• [Text provided]
Friday, December 24, 2010

Doxygen and QuickBook


Doxygen and QuickBook


Doxygen and QuickBook are both great tools for generating documentation from C++ code. But their cooperation is quite complex... let's say, a challenge.

Quickbook

QuickBook (QBK) is based on BoostBook, which used to be the documentation tool for Boost Libraries. BoostBook is on its turn based on DocBook.

With QuickBook (and also BoostBook) you can make good looking library documentation describing headers, examples, syntax highlighting, etc. Look at the QBK website for more information. For example, I like the callouts.

QuickBook input files (extension .qbk) are plain text files with Wiki style commands. However, when using QuickBook alone it is not maintainable to document hundreds of classes and functions, you really should have a link to the source code. And that is what Doxygen is doing.

Doxygen

Doxygen is a standalone tool, accepting C++ source code (it accepts other languages as well) with JavaDoc style comments to document function parameters, etc. Look at the website for a manual. While Doxygen does a great job, the generated documentation is often considered a bit too technical. In the review report was included:

Using Doxygen alone as a documentation tool has its (known) shortcomings when it comes to generic libraries.

And the individual reviews mentioned things as : "I think doxygen is convenient for developers but not very useful for users, because of the high structure/content ratio." and "I really did not like the doxygen generated content.  I found it difficult to find the real documentation among all the doxygen generated fluff." and "I have a general problem with doxygen generated docu with regard to generic libraries. It not easy to separate the important classes and fuctions from the implementation details. GGL helps with this through Grouping by modules and a overview Page, but  it could be even better. I think the Modules should them self be further grouped, and the most important should be highlighted.". 

This does not mean that Doxygen is wrong or bad, and maybe we did not spend enough time to configure it right. An individual review also mentioned: "Doc: Excellent. Looks very nice. Only an index is missing - but extensive Doxygenation including Doxygen comments are far above what passes for documentation in many packages". We did our best at least.

Anyway, people do like QuickBook generated documentation, so we, with Boost.Geometry, are moving to QuickBook. But we want to keep Doxygen there to link with the source code.

Doxygen -> QuickBook via XSLT

It is certainly possible to let Doxygen and QuickBook work together. Doug Gregor wrote here:

(...) If I haven't scared you yet, I'll put it in a diagram:

C++ sources -> Doxygen XML -> BoostBook XML -\
                                              -> Merged BoostBook XML
Quickbook sources -> BoostBook XML ----------/

Then, for the output:

Merged                      /--> HTML
BoostBook --> DocBook XML ------> FO --------> PDF
XML                         \--> Man pages

Look complex? It is. (...)

So it is complex. Especially the XSLT file to convert from Doxygen XML to BoostBook XML proved complex and sometimes incomplete, we (Mateusz) spent time on it and achieved good documentation, but it was really complex. And in the end, you don't get QuickBook, you get BoostBook... Suppose you want something different, for example adding "complexity" to the documentation... It means changing the XSLT files again.

• [Source material]
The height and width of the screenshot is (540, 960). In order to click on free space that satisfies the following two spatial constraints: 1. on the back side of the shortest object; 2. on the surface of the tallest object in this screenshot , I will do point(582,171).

• [What the task asks] Pick up the post on combining Doxygen with QuickBook right after its last sentence, the one about having to change the XSLT files again, and write the next part.

• [Answer below]
What is in the docs?

I like to see in documentation, per function or per class:
  • What it does
  • The header where the function or class is found
  • Its parameters (for a function)
  • Its return type (for a function)
  • Its limitations
  • An example (this is very important)
  • An image (very important for a geometry-library, probably not for all libraries) to show what it is doing
  • Behaviour in various combinations
  • Its complexity
The cplusplus documentation has for every function or method a little example, I like that. It is great for programmers who program by example. Examples need to be compilable examples, they need to be extracted from real compiled code, otherwise old constructs or other obsolete things or typos will stay there unnoticed. You see that often.

About behaviour: within Boost.Geometry, one function (e.g. distance) can do many things (distance between two points, between point-and-polygon, etc). We also have multiple dimensions (2D, 3D) and coordinate systems. The behaviour of the functions might be different in different circumstances. Therefore, we want to have a possibility to document these differences explicitly.

Besides this, we often have two overloads, one with a so-called strategy, giving the library user the tools to change default calculation methods, or one without, so sticking to the defaults. Besides these differences, these overloads are the same. So documentation is the same. Where does the documentation come from? From the sources. Do we want to have the same documentation duplicated for two functions? No. Or probably not.

Don't repeat yourself, and macro's

Doxygen does have an overload option, but it seems to work only for overloaded member functions. We are overloading free functions, which are often heavily templated. I didn't have success to get Doxygen's overload construct running with our code.

Anyway, Doxygen provides a great utility: an alias. This is a sort of a macro, expanding to whatever you specify. So when we think we repeat ourself (e.g. writing for a template parameter "Coordinate system (e.g. cs::cartesian)", which will be found at many places) we can introduce an alias there, param_macro_coorsystem, and we can use it in the documentation.

The result looks cryptic, but at least you don't repeat yourself and if you want to change that sentence, you do it in one place.

To make the picture complete: QuickBook also provides a great utility: a macro. This is doing about the same: it is a placeholder which is replaced by quickbook by the actual text.

So we can actually chose: write plain English, take an alias, take a macro. Or mix them.

Repeating yourself is usually not so good, but in documentation, it cannot always be avoided. Refactoring all repetitions from comments and document fragments will result in a very cryptic developer-defined language. Actually, it is already looking cryptic now, read on...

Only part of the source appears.